Atkinson resituates Faulkner's major work in the historical and cultural context of a Great Depression characterized not just by the iconography of dust bowls and bread lines but by Hollywood films about gangsters and mobs, by a resurgence of Civil War representations, by political arguments pitting the ideology of self-reliance against the bureaucratic machinery of relief, and, perhaps most of all, by lively intellectual debates over the politics of literary aesthetics. Atkinson shows us a Faulkner positioned squarely, but never simply, amidst this cultural ferment. Along the way we get fresh insights into The Sound and the Fury, Light In August, Absalom, Absalom!, and The Unvanquished, along with major reinterpretations of Mosquitoes, As I Lay Dying, Sanctuary, and 'Barn Burning.' One comes away from this study with the sense that the defining crises and contradictions of the Depression brought out the very best in Faulkner, catalyzing and challenging his artistic and social vision. A vital, valuable addition to the growing body of historicist and cultural studies scholarship on Faulkner.
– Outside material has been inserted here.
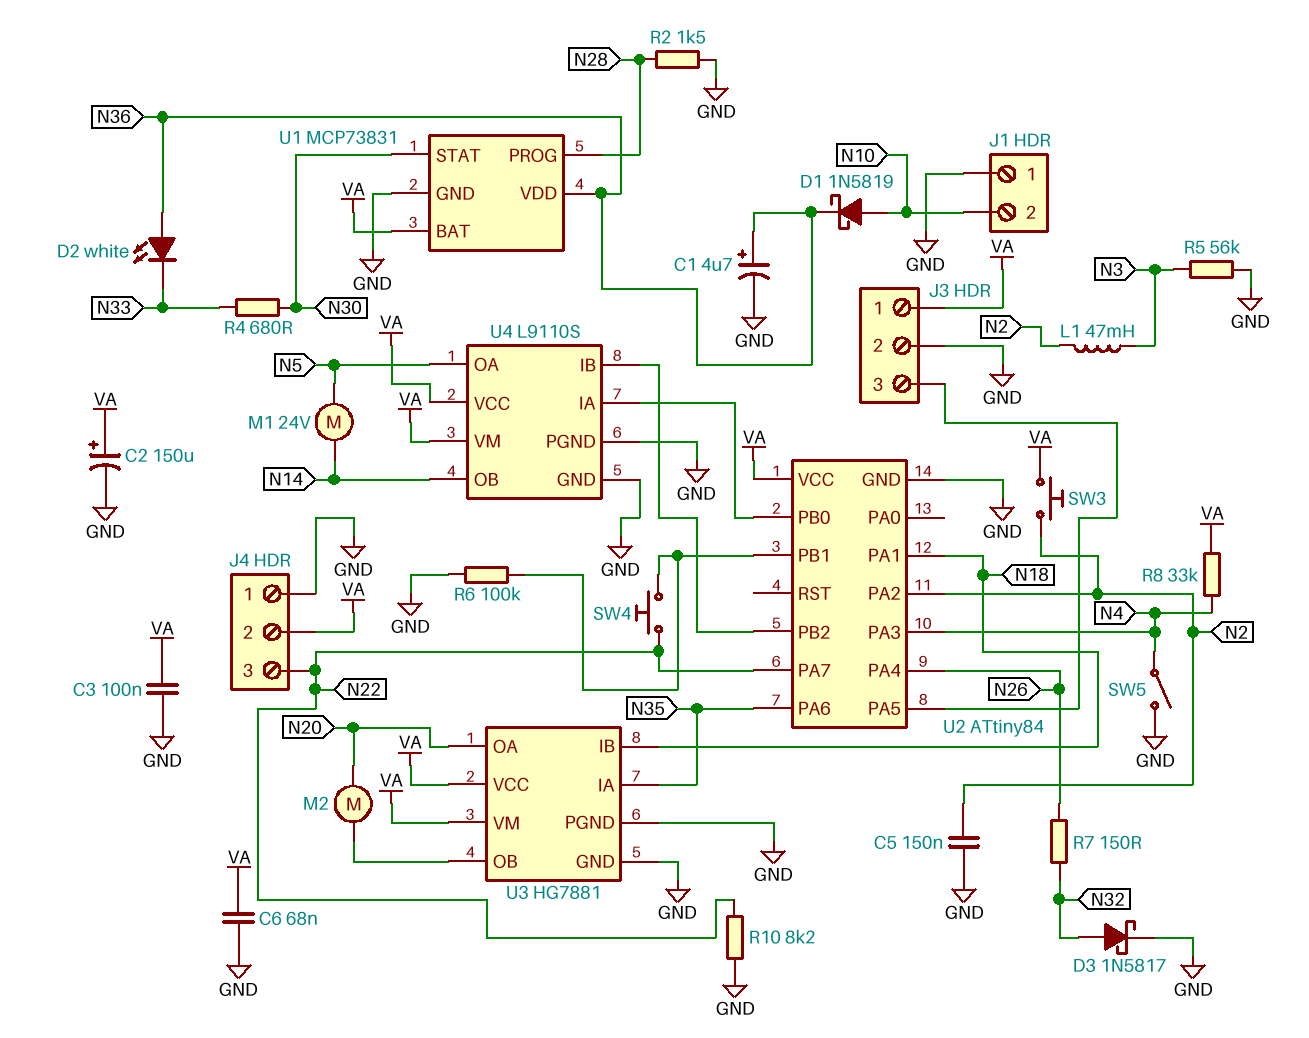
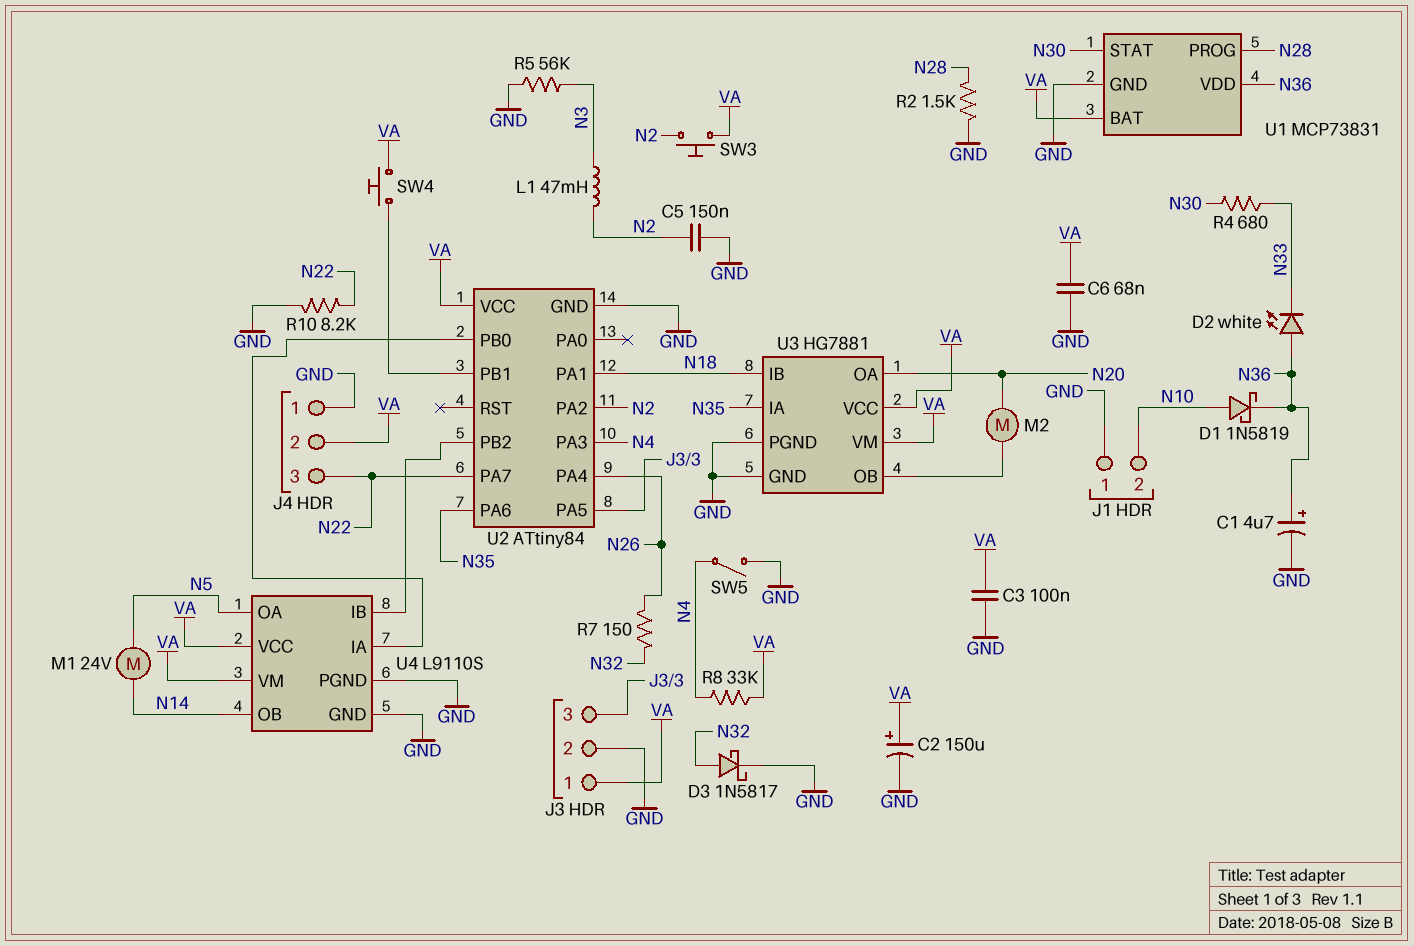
R6: 100k (GND, U2/PB1) -> none
SW4: button (N22, U2/PB1) -> button (U2/PB1, VA)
—Jay Watson, author of Forensic Fictions: The Lawyer Figure in Faulkner

[A] significant book . . . Atkinson's study offers, on the whole, a balanced analysis and presents a thoughtful model for future studies. . . . At his best Atkinson places Faulkner firmly in the frightening and exhilarating context of our last century's history and culture. In doing so, he shows just how relevant Faulkner remains for our own time.

Studies in American Culture

A fine contribution to historicist and cultural studies scholarship on Faulkner's work . . . Atkinson makes a convincing argument for re-evaluating Faulkner's fiction between 1927 and 1941 in the context of dominant social and political debates going on at the time. . . . Atkinson's book is a significant contribution both to Faulkner studies and to American studies more broadly. . . . Anybody interested in further understanding Faulkner, the history of the Depression, or the relationship between art and politics would find this very readable book both of interest and of value.

—Caroline Miles, Mississippi Quarterly

Sheds light on [a] broader view of this major American author active in the mid 1900s by focusing on individual character, incidents, and circumstances in his novels.

Midwest Book Review

All writers, in some fashion, reflect the generation in which they write, and, as evidenced by this book, William Faulkner was no exception.

Spartanburg Herald-Journal

About the Author/Editor

TED ATKINSON teaches at Augusta State University in Georgia.